Entry Date:
February 28, 2012

Ur/Web: The Ur Programming Language Family

Principal Investigator Adam Chlipala


Ur/Web, a domain-specific functional programming language for modern Web applications, inspired by dependent type systems. Supports strong encapsulation of key Web application resources, statically-typed metaprogramming, and static analysis for conformance to declarative security policies. Not just a research prototype! Has a growing programmer community and some commercial application development underway.

Ur/Web is Ur plus a special standard library and associated rules for parsing and optimization. Ur/Web supports construction of dynamic web applications backed by SQL databases. The signature of the standard library is such that well-typed Ur/Web programs "don't go wrong" in a very broad sense. Not only do they not crash during particular page generations, but they also may not:

(*) Suffer from any kinds of code-injection attacks
(*) Return invalid HTML
(*) Contain dead intra-application links
(*) Have mismatches between HTML forms and the fields expected by their handlers
(*) Include client-side code that makes incorrect assumptions about the "AJAX"-style services that the remote web server provides
(*) Attempt invalid SQL queries
(*) Use improper marshaling or unmarshaling in communication with SQL databases or between browsers and web servers

This type safety is just the foundation of the Ur/Web methodology. It is also possible to use metaprogramming to build significant application pieces by analysis of type structure. For instance, the demo includes an ML-style functor for building an admin interface for an arbitrary SQL table. The type system guarantees that the admin interface sub-application that comes out will always be free of the above-listed bugs, no matter which well-typed table description is given as input.

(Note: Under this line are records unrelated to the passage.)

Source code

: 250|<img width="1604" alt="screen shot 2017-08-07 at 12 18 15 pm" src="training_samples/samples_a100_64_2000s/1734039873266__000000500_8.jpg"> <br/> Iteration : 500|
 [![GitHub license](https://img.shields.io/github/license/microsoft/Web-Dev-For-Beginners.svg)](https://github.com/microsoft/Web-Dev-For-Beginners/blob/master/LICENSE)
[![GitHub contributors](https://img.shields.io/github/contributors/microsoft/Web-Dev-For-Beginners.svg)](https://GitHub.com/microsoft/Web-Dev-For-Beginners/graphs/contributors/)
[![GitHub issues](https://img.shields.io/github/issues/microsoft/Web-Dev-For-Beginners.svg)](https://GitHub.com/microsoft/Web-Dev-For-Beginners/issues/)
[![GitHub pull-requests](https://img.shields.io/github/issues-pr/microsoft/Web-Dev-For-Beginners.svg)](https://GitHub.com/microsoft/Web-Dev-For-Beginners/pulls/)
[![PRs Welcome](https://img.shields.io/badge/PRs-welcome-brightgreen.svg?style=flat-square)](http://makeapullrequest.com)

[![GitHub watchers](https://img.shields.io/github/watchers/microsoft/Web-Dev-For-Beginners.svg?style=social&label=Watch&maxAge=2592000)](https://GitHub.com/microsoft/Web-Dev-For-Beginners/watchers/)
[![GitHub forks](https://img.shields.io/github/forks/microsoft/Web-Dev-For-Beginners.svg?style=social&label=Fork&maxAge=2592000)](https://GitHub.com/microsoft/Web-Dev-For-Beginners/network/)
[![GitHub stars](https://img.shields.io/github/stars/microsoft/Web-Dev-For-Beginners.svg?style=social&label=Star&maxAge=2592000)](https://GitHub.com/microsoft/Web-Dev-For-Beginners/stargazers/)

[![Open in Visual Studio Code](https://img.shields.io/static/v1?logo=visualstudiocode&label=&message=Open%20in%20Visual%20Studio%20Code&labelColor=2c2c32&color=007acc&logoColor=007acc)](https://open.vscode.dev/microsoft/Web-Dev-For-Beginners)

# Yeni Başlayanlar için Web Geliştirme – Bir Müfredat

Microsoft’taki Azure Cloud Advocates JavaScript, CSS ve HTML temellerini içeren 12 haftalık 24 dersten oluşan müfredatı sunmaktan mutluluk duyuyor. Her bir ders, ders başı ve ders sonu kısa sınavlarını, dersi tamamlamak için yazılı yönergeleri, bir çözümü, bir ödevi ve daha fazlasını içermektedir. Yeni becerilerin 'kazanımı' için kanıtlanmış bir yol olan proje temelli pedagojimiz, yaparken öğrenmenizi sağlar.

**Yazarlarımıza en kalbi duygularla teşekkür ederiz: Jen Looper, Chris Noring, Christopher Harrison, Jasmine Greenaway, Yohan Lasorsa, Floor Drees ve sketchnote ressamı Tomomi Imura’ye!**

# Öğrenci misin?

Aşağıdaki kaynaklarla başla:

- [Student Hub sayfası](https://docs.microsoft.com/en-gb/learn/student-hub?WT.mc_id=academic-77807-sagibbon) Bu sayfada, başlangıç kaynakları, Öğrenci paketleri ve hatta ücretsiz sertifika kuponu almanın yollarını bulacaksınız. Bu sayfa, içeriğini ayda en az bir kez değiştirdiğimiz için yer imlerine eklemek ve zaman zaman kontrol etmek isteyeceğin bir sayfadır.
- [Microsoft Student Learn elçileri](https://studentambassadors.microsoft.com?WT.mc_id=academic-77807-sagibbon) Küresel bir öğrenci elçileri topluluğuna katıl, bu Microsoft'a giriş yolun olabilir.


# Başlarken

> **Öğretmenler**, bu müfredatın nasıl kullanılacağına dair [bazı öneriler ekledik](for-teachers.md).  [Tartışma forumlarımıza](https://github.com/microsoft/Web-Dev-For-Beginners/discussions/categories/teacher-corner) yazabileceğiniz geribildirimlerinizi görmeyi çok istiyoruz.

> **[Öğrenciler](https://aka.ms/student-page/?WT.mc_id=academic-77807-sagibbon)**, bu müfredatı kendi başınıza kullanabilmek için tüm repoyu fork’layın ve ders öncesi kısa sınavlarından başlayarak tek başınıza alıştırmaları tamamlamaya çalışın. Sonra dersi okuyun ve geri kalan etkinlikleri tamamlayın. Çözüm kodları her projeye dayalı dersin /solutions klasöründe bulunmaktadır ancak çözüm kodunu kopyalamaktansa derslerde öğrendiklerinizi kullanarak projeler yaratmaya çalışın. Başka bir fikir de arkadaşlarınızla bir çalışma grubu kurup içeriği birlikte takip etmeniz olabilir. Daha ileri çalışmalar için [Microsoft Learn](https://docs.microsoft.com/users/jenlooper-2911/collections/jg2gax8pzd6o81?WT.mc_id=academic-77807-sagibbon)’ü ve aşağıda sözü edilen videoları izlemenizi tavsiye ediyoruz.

The Ur/Web compiler also produces very efficient object code that does not use garbage collection. These compiled programs will often be even more efficient than what most programmers would bother to write in C. For example, the standalone web server generated for the demo uses less RAM than the bash shell. The compiler also generates JavaScript versions of client-side code, with no need to write those parts of applications in a different language.

The implementation of all this is open source.